しかし、ダニエルのジーザスの解釈が、「ローマ人の兵士とマリアの間に生まれた、心が強く優しい男」であるというところから神父はカトリック教会の上司から圧力がかかり、自分の地位が危うくなるのではないかと心配し、その劇の続演を中止しようとする。その中で、一見まともに見える神父の俗物性がどんどん明らかになっていく。映画は、劇をやめさせようとする教会側とそれに反対する観衆の間に起こった暴動が悲劇に続いて行く中で幕が閉じる。

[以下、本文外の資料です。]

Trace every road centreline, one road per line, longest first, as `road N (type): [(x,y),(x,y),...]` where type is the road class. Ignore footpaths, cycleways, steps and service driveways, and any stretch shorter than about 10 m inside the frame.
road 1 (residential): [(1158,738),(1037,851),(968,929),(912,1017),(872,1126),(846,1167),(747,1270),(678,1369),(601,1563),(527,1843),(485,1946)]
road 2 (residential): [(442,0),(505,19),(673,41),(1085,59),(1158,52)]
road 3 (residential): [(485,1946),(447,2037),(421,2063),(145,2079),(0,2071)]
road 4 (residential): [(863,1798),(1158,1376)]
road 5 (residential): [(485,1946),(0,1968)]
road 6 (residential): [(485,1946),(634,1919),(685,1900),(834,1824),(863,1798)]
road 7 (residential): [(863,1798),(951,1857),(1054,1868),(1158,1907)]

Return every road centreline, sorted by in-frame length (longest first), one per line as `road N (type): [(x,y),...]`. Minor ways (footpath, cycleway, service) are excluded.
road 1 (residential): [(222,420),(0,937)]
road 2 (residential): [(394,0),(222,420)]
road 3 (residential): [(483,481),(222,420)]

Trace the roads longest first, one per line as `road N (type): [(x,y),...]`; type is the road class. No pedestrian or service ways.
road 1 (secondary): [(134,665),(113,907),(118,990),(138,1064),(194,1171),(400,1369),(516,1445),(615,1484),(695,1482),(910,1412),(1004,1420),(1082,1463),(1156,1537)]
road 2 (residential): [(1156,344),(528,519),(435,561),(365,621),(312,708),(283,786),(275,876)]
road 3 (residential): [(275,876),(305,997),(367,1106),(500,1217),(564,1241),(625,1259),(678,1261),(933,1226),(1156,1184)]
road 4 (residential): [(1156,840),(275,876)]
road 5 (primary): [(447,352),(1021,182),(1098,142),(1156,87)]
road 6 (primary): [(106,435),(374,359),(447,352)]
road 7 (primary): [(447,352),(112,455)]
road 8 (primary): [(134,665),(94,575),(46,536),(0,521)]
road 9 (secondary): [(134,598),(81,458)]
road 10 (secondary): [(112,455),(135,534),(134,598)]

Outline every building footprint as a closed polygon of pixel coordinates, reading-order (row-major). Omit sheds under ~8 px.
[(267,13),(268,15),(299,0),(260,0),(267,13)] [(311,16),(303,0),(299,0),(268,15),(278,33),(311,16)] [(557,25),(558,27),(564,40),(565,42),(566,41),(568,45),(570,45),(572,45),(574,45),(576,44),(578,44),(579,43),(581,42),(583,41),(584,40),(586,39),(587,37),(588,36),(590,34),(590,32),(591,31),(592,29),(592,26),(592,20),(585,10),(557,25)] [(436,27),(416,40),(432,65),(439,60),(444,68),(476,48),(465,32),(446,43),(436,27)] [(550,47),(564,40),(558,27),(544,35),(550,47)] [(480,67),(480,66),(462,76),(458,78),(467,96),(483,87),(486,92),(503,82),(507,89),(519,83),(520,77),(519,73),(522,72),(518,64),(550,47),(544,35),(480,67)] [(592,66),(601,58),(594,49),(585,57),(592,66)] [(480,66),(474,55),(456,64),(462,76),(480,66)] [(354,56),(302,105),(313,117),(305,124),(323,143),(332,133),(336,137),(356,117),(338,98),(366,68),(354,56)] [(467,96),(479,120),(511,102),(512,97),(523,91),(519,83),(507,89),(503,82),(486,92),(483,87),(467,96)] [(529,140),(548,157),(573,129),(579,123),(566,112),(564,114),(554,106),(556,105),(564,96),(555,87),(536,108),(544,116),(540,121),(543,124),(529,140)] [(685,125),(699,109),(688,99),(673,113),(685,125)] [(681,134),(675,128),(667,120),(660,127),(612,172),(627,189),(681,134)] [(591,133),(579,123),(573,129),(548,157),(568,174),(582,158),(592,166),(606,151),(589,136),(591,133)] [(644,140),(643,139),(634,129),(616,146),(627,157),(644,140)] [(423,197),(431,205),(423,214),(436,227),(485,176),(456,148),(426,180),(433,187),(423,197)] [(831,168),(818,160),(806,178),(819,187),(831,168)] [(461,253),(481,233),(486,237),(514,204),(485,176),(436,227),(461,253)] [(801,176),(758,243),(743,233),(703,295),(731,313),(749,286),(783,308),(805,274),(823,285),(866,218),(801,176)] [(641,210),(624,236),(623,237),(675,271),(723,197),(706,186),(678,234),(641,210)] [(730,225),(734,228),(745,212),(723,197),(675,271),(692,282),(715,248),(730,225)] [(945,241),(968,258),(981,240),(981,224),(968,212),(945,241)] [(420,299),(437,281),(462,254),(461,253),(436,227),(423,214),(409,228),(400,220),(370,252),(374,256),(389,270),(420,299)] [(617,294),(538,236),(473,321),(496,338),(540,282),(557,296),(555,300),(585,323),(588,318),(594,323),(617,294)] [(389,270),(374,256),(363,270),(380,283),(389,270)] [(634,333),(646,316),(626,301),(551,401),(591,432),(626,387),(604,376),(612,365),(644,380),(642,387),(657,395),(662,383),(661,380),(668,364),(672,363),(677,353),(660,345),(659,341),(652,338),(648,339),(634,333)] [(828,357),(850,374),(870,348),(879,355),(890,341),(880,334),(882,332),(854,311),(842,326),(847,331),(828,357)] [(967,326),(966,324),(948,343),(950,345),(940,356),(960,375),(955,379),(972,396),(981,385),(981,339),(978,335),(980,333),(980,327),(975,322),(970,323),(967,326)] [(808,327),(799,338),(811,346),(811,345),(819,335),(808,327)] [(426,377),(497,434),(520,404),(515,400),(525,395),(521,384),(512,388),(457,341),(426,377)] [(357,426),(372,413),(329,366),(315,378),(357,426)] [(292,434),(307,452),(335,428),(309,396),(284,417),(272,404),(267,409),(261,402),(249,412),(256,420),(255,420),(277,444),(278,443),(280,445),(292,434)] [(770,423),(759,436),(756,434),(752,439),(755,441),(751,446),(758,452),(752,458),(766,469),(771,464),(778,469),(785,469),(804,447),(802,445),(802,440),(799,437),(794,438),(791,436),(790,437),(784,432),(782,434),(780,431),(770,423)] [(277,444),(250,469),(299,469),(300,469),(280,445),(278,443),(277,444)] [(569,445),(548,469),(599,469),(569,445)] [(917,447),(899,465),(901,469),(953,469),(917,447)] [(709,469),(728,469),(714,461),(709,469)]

ダニエルは、ジーザスが現代に生まれていたらどんな人間だったか、ということの象徴であるだろう。冒頭のつまらない芸中劇に出演した俳優が、自分が誉めそやされている時にダニエルを指差し「私より優れた俳優がそこにいる」と言うのは、洗礼者ヨハネがジーザスの到来を預言したことを思わせる。4人の俳優たちが自分の仕事を投げ打ってダニエルに協力したのは、当時の信者たちが自分の所有物を捨ててジーザスのもとに走ったのに似ている。特に「お前の演技力は尻だけ」と軽蔑されていたコマーシャル専門の女優が、自分を尊敬を持って扱ってくれたダニエルに絶対の愛を捧げるのは、マグダラのマリアを思わせる。ダニエルの死んだ瞬間の姿は十字架に架けられたジーザスそのものである。ジーザスが起こした、死人を蘇らせたり盲目の人間に視力を与えたりという奇跡もダニエルの死後実際に起こる。また有能な弁護士がダニエルの死後、ダニエルに従った二人の男優に接近して「ダニエルの偉業を伝える劇団を作ろう」と話しかける場面がある。この二人の男優はジーザスの使徒たとえばパウロやペテロの象徴であろう。「商業主義ではなく、ダニエルが目指した聴衆との直接の交流のある劇団ならやってもいい」と答える二人はジーザスの心を受け継いで行こうと謙虚な心を表しているが、彼らの目の中には「まんざらでもないな」と光るものが一条ある。これは、謙虚な気持ちで出発したキリスト教会がその後ローマ帝国からの公認と共に大きな政治的団体に堕落していったキリスト教会を予兆させるものであろうか。